“You know exactly what about.” He was moving closer. “You pressed down. Way harder than the choreography calls for.” Was that really his excuse for letting out that needy little sound?
“Maybe you imagined it.”
“I didn’t imagine shit.” The edge in his voice was sharp now. Anger, maybe. Or something else.
“Yeah? Well, I sure as hell didn’t imagine you grabbing my ass.”
I finally turned, leaning back against my locker with my arms crossed. He was still fully costumed, makeup streaked but not removed, looking like he’d walked straight off the scare zone without bothering to decompress. He looked furious, and I felt an answering heat rise in my chest.
“Fine,” he said. “I grabbed your ass. You want an apology?”
“I want you to admit you’re doing it on purpose.”
“Doing what?”
“This.” I gestured between us, aggressive and sharp. “Whatever the fuck this is. The touching, the improvising, the way you look at me like you want to either fight me or—” I cut himself off, jaw clenching.
He stared at me for a long moment, and I could see him weighing options, deciding how honest he wanted to be. Then he shook his head and turned away.
“Forget it. Just stay on script tomorrow.”
What the fuck? He was the one going off script. He was the one being unprofessional. So he had no right to speak to me like that.
“You started it.” I pushed off my locker, stepping after him. Anger was building inside of me, welling in the back of my throat and turning my voice high. “I don’t know what the fuck you think you’re playing at, but you only have yourself to blame, and it needs to stop. This isn’t how you prove yourself worthy of being here.”
“I’m not trying to prove anything.” He turned back, and his face was unreadable under the smeared makeup. “I’m just doing my job.”
“Bullshit. You’re competing with me.”
“So what if I am?” He stepped closer, and there was something dangerous in the way he moved, something that made my breath catch. “You’ve been the star of this show for three years. Maybe it’s time someone pushed back.”
We were too close now, close enough that I could see the uneven edges where his makeup was flaking off, could count the creases around his eyes when he glared at me. The changing room was dead silent except for our breathing and the distant hum of industrial ventilation.
I should step back. I should shut this down before it became something neither of us could walk away from. Instead, I held my ground and met his stare head-on.
“You think you can take my spot?” I asked, and my voice came out lower than I intended and punctuated by a snide laugh. “You think you’re good enough?”
His jaw tightened. “I know I am.”
“Then prove it.” I smiled, sharp and mean. “Tomorrow night. Let’s see who the crowd really favors.”

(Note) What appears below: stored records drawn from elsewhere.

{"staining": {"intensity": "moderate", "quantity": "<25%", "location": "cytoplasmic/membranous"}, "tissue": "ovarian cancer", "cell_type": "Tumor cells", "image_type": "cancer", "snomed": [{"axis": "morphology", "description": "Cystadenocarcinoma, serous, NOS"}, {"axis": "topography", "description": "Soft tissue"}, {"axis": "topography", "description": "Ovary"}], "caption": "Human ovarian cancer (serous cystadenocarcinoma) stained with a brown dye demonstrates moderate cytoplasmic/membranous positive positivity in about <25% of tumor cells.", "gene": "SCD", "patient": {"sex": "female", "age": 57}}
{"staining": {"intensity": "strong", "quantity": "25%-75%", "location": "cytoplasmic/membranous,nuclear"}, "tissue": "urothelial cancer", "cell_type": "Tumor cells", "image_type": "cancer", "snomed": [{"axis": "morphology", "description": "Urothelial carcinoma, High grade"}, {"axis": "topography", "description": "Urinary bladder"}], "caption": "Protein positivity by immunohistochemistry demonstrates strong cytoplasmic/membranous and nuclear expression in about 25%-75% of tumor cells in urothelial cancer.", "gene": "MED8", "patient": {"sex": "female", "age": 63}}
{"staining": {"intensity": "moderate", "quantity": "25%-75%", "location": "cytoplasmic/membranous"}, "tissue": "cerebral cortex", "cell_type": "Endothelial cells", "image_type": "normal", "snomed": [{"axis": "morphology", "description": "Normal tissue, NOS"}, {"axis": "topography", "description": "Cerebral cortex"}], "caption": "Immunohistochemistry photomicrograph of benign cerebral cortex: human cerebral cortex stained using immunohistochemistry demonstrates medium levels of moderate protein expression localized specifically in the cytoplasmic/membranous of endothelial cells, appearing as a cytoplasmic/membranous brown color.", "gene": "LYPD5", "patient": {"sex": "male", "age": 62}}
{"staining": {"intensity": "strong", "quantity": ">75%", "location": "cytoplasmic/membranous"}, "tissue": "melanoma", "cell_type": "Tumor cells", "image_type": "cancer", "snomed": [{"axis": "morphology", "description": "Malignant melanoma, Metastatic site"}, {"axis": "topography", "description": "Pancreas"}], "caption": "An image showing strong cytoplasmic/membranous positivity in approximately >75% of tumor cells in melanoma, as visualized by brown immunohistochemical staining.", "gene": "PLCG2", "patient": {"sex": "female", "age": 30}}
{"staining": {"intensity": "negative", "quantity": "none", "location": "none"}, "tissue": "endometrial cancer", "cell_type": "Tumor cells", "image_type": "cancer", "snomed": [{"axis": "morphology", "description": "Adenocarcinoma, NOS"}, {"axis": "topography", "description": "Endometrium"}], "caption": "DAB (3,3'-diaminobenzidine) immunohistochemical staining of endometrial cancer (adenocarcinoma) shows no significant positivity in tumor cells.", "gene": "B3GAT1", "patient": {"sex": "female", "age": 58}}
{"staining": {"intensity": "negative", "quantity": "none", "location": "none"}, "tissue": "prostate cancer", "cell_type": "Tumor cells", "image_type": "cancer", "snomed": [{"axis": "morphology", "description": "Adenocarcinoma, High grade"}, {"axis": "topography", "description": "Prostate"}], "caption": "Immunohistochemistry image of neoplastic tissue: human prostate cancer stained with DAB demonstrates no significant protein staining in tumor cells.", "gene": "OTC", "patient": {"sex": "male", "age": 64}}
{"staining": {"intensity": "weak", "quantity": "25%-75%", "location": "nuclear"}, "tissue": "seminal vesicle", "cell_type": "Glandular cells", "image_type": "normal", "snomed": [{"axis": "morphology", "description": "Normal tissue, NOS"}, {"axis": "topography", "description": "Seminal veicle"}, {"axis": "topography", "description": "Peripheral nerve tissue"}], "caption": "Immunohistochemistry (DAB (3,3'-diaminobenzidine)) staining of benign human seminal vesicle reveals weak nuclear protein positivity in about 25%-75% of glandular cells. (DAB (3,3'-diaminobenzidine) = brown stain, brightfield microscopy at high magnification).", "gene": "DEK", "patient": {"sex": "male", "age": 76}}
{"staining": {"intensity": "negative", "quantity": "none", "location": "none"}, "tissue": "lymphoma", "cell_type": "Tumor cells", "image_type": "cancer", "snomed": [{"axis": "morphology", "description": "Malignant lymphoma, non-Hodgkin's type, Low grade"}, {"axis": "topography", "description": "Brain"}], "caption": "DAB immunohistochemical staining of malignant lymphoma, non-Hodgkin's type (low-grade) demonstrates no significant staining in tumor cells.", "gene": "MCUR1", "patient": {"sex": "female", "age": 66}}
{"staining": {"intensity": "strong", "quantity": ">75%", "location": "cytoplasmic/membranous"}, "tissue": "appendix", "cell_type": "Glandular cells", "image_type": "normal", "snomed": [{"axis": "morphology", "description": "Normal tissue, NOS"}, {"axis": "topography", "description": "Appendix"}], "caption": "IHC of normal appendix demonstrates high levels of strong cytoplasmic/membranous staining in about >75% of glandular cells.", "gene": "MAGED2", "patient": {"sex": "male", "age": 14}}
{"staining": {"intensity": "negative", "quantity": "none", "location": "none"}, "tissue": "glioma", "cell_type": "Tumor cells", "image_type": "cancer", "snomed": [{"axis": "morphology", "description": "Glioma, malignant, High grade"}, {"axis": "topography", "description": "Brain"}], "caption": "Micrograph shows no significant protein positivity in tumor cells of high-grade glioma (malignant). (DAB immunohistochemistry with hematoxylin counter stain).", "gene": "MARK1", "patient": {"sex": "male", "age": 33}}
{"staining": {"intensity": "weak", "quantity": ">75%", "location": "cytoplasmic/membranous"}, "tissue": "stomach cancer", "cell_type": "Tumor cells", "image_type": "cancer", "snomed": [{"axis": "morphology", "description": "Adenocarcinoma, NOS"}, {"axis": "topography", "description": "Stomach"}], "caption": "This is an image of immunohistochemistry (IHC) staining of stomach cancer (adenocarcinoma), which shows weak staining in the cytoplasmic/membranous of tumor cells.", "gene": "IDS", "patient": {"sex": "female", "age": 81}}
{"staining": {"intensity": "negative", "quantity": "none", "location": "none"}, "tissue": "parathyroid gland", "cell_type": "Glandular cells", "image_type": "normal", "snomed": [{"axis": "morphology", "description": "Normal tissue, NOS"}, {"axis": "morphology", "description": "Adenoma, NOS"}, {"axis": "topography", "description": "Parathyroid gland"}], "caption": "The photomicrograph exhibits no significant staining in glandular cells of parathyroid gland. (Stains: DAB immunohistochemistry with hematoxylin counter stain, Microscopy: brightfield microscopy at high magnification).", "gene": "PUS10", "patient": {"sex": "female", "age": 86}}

It was a stupid challenge, the kind of thing that would make our already intense performances even more chaotic, and there was no way to properly track the audience’s reaction. But I needed to lie down a challenge, needed to turn this intosomething I understood. Competition that was defined by rules and had a clear winner and loser.
Not whatever else this was threatening to become.
His eyes lit up like I’d just offered him exactly what he wanted, and I realized with a sinking feeling that I’d just made everything infinitely worse.
Or better.
I really couldn’t tell anymore.
“Deal,” he said, and his smile matched mine for sharpness. “Hope you’re ready to lose, old man.”
He said it as if two years meant something. Fucking kids these days.
Then he left, the door swinging shut behind him, and I was alone in the changing room with my racing heart and the certainty that I’d just started something I didn’t know how to finish.
When I looked down at my hands, I found they were still shaking.